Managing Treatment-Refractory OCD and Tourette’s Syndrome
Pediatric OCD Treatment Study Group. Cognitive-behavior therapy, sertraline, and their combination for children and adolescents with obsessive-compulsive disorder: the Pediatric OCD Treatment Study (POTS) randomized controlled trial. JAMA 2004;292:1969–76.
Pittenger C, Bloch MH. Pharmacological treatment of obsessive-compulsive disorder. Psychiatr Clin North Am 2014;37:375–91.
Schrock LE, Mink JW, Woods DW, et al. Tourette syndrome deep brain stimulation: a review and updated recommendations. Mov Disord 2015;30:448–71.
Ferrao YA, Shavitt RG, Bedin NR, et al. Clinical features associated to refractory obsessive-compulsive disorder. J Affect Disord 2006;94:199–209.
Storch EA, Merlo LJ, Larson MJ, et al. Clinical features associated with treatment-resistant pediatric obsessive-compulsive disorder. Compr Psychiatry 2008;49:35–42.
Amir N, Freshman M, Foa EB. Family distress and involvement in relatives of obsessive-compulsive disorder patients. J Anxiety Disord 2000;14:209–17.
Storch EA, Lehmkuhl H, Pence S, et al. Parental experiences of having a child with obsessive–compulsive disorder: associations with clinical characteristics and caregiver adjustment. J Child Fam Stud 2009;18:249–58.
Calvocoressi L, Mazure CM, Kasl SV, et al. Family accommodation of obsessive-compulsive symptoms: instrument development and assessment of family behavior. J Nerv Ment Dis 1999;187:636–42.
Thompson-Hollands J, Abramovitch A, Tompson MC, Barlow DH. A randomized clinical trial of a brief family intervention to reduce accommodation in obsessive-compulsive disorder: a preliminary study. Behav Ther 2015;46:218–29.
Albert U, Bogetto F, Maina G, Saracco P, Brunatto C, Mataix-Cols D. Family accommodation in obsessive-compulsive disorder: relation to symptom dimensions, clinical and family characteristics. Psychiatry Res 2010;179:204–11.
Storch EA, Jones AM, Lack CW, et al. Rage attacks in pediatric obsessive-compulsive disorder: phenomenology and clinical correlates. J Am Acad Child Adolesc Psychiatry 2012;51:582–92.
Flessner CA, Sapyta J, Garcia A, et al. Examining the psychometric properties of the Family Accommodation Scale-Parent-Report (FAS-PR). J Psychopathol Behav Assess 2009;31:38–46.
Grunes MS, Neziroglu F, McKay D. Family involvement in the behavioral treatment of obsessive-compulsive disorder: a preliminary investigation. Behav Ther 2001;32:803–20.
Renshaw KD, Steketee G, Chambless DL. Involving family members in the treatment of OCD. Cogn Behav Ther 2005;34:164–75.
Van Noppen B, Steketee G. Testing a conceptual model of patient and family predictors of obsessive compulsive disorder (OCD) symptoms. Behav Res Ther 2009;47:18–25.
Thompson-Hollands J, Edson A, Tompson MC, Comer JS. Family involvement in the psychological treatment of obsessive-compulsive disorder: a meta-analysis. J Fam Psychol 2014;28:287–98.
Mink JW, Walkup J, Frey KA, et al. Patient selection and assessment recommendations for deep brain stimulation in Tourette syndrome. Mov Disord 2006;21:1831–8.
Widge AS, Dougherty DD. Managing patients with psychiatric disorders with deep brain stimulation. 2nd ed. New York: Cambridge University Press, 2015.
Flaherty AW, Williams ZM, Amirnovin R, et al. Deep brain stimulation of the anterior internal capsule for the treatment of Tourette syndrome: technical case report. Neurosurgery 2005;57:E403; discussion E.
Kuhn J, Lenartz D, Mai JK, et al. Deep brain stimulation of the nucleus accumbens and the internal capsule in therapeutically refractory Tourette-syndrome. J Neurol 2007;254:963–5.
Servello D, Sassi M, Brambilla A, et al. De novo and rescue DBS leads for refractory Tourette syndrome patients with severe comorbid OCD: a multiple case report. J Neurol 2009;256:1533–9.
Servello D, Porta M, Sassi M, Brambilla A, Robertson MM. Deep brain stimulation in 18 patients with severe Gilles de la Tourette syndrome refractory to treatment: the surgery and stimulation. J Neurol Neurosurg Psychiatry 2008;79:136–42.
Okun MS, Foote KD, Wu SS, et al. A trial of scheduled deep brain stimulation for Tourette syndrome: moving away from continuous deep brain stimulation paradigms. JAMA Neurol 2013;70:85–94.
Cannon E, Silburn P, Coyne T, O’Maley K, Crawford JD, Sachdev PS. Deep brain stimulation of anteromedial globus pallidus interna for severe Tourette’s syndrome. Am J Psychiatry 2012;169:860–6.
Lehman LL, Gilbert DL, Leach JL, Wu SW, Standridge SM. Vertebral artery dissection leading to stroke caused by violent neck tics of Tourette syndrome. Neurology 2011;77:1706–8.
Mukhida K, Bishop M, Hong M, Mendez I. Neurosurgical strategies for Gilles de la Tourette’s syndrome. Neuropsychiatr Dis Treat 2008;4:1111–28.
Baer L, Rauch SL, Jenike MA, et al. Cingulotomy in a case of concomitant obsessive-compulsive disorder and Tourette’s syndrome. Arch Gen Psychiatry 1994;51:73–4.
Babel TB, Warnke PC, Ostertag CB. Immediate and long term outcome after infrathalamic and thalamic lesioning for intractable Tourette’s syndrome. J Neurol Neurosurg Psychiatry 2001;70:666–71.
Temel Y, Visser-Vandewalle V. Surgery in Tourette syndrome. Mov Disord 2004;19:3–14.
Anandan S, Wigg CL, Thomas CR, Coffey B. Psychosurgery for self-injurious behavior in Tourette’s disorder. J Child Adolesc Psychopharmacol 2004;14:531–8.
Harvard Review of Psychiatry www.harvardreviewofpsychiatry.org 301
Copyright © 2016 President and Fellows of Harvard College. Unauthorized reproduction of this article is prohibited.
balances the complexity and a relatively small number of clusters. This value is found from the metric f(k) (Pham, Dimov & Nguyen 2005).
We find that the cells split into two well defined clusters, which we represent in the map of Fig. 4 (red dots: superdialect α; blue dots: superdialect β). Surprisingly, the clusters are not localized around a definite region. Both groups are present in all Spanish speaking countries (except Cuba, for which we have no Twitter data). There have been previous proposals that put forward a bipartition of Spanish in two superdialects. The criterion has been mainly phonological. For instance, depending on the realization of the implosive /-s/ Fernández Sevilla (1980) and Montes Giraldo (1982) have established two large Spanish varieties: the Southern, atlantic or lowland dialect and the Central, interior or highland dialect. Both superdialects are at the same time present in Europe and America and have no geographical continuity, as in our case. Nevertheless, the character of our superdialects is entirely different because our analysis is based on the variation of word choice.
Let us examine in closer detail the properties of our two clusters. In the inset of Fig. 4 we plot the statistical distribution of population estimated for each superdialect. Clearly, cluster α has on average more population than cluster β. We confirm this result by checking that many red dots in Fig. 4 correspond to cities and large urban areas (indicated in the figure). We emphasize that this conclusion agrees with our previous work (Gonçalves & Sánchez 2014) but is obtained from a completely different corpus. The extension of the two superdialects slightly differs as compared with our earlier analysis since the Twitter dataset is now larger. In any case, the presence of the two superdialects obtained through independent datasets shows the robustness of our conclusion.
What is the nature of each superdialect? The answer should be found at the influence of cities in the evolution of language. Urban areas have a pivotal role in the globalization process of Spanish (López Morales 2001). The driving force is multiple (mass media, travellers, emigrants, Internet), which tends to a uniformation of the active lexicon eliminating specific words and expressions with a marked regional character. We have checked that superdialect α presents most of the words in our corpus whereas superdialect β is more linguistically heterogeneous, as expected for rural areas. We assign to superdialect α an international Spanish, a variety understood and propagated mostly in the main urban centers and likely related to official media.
□ □ □ □ □
__What to work on__
Type the whole listing again, unaltered.

__Solution below__
Managing Treatment-Refractory OCD and Tourette’s Syndrome
Pediatric OCD Treatment Study Group. Cognitive-behavior therapy, sertraline, and their combination for children and adolescents with obsessive-compulsive disorder: the Pediatric OCD Treatment Study (POTS) randomized controlled trial. JAMA 2004;292:1969–76.
Pittenger C, Bloch MH. Pharmacological treatment of obsessive-compulsive disorder. Psychiatr Clin North Am 2014;37:375–91.
Schrock LE, Mink JW, Woods DW, et al. Tourette syndrome deep brain stimulation: a review and updated recommendations. Mov Disord 2015;30:448–71.
Ferrao YA, Shavitt RG, Bedin NR, et al. Clinical features associated to refractory obsessive-compulsive disorder. J Affect Disord 2006;94:199–209.
Storch EA, Merlo LJ, Larson MJ, et al. Clinical features associated with treatment-resistant pediatric obsessive-compulsive disorder. Compr Psychiatry 2008;49:35–42.
Amir N, Freshman M, Foa EB. Family distress and involvement in relatives of obsessive-compulsive disorder patients. J Anxiety Disord 2000;14:209–17.
Storch EA, Lehmkuhl H, Pence S, et al. Parental experiences of having a child with obsessive–compulsive disorder: associations with clinical characteristics and caregiver adjustment. J Child Fam Stud 2009;18:249–58.
Calvocoressi L, Mazure CM, Kasl SV, et al. Family accommodation of obsessive-compulsive symptoms: instrument development and assessment of family behavior. J Nerv Ment Dis 1999;187:636–42.
Thompson-Hollands J, Abramovitch A, Tompson MC, Barlow DH. A randomized clinical trial of a brief family intervention to reduce accommodation in obsessive-compulsive disorder: a preliminary study. Behav Ther 2015;46:218–29.
Albert U, Bogetto F, Maina G, Saracco P, Brunatto C, Mataix-Cols D. Family accommodation in obsessive-compulsive disorder: relation to symptom dimensions, clinical and family characteristics. Psychiatry Res 2010;179:204–11.
Storch EA, Jones AM, Lack CW, et al. Rage attacks in pediatric obsessive-compulsive disorder: phenomenology and clinical correlates. J Am Acad Child Adolesc Psychiatry 2012;51:582–92.
Flessner CA, Sapyta J, Garcia A, et al. Examining the psychometric properties of the Family Accommodation Scale-Parent-Report (FAS-PR). J Psychopathol Behav Assess 2009;31:38–46.
Grunes MS, Neziroglu F, McKay D. Family involvement in the behavioral treatment of obsessive-compulsive disorder: a preliminary investigation. Behav Ther 2001;32:803–20.
Renshaw KD, Steketee G, Chambless DL. Involving family members in the treatment of OCD. Cogn Behav Ther 2005;34:164–75.
Van Noppen B, Steketee G. Testing a conceptual model of patient and family predictors of obsessive compulsive disorder (OCD) symptoms. Behav Res Ther 2009;47:18–25.
Thompson-Hollands J, Edson A, Tompson MC, Comer JS. Family involvement in the psychological treatment of obsessive-compulsive disorder: a meta-analysis. J Fam Psychol 2014;28:287–98.
Mink JW, Walkup J, Frey KA, et al. Patient selection and assessment recommendations for deep brain stimulation in Tourette syndrome. Mov Disord 2006;21:1831–8.
Widge AS, Dougherty DD. Managing patients with psychiatric disorders with deep brain stimulation. 2nd ed. New York: Cambridge University Press, 2015.
Flaherty AW, Williams ZM, Amirnovin R, et al. Deep brain stimulation of the anterior internal capsule for the treatment of Tourette syndrome: technical case report. Neurosurgery 2005;57:E403; discussion E.
Kuhn J, Lenartz D, Mai JK, et al. Deep brain stimulation of the nucleus accumbens and the internal capsule in therapeutically refractory Tourette-syndrome. J Neurol 2007;254:963–5.
Servello D, Sassi M, Brambilla A, et al. De novo and rescue DBS leads for refractory Tourette syndrome patients with severe comorbid OCD: a multiple case report. J Neurol 2009;256:1533–9.
Servello D, Porta M, Sassi M, Brambilla A, Robertson MM. Deep brain stimulation in 18 patients with severe Gilles de la Tourette syndrome refractory to treatment: the surgery and stimulation. J Neurol Neurosurg Psychiatry 2008;79:136–42.
Okun MS, Foote KD, Wu SS, et al. A trial of scheduled deep brain stimulation for Tourette syndrome: moving away from continuous deep brain stimulation paradigms. JAMA Neurol 2013;70:85–94.
Cannon E, Silburn P, Coyne T, O’Maley K, Crawford JD, Sachdev PS. Deep brain stimulation of anteromedial globus pallidus interna for severe Tourette’s syndrome. Am J Psychiatry 2012;169:860–6.
Lehman LL, Gilbert DL, Leach JL, Wu SW, Standridge SM. Vertebral artery dissection leading to stroke caused by violent neck tics of Tourette syndrome. Neurology 2011;77:1706–8.
Mukhida K, Bishop M, Hong M, Mendez I. Neurosurgical strategies for Gilles de la Tourette’s syndrome. Neuropsychiatr Dis Treat 2008;4:1111–28.
Baer L, Rauch SL, Jenike MA, et al. Cingulotomy in a case of concomitant obsessive-compulsive disorder and Tourette’s syndrome. Arch Gen Psychiatry 1994;51:73–4.
Babel TB, Warnke PC, Ostertag CB. Immediate and long term outcome after infrathalamic and thalamic lesioning for intractable Tourette’s syndrome. J Neurol Neurosurg Psychiatry 2001;70:666–71.
Temel Y, Visser-Vandewalle V. Surgery in Tourette syndrome. Mov Disord 2004;19:3–14.
Anandan S, Wigg CL, Thomas CR, Coffey B. Psychosurgery for self-injurious behavior in Tourette’s disorder. J Child Adolesc Psychopharmacol 2004;14:531–8.
Harvard Review of Psychiatry www.harvardreviewofpsychiatry.org 301
Copyright © 2016 President and Fellows of Harvard College. Unauthorized reproduction of this article is prohibited.
balances the complexity and a relatively small number of clusters. This value is found from the metric f(k) (Pham, Dimov & Nguyen 2005).
We find that the cells split into two well defined clusters, which we represent in the map of Fig. 4 (red dots: superdialect α; blue dots: superdialect β). Surprisingly, the clusters are not localized around a definite region. Both groups are present in all Spanish speaking countries (except Cuba, for which we have no Twitter data). There have been previous proposals that put forward a bipartition of Spanish in two superdialects. The criterion has been mainly phonological. For instance, depending on the realization of the implosive /-s/ Fernández Sevilla (1980) and Montes Giraldo (1982) have established two large Spanish varieties: the Southern, atlantic or lowland dialect and the Central, interior or highland dialect. Both superdialects are at the same time present in Europe and America and have no geographical continuity, as in our case. Nevertheless, the character of our superdialects is entirely different because our analysis is based on the variation of word choice.
Let us examine in closer detail the properties of our two clusters. In the inset of Fig. 4 we plot the statistical distribution of population estimated for each superdialect. Clearly, cluster α has on average more population than cluster β. We confirm this result by checking that many red dots in Fig. 4 correspond to cities and large urban areas (indicated in the figure). We emphasize that this conclusion agrees with our previous work (Gonçalves & Sánchez 2014) but is obtained from a completely different corpus. The extension of the two superdialects slightly differs as compared with our earlier analysis since the Twitter dataset is now larger. In any case, the presence of the two superdialects obtained through independent datasets shows the robustness of our conclusion.
What is the nature of each superdialect? The answer should be found at the influence of cities in the evolution of language. Urban areas have a pivotal role in the globalization process of Spanish (López Morales 2001). The driving force is multiple (mass media, travellers, emigrants, Internet), which tends to a uniformation of the active lexicon eliminating specific words and expressions with a marked regional character. We have checked that superdialect α presents most of the words in our corpus whereas superdialect β is more linguistically heterogeneous, as expected for rural areas. We assign to superdialect α an international Spanish, a variety understood and propagated mostly in the main urban centers and likely related to official media.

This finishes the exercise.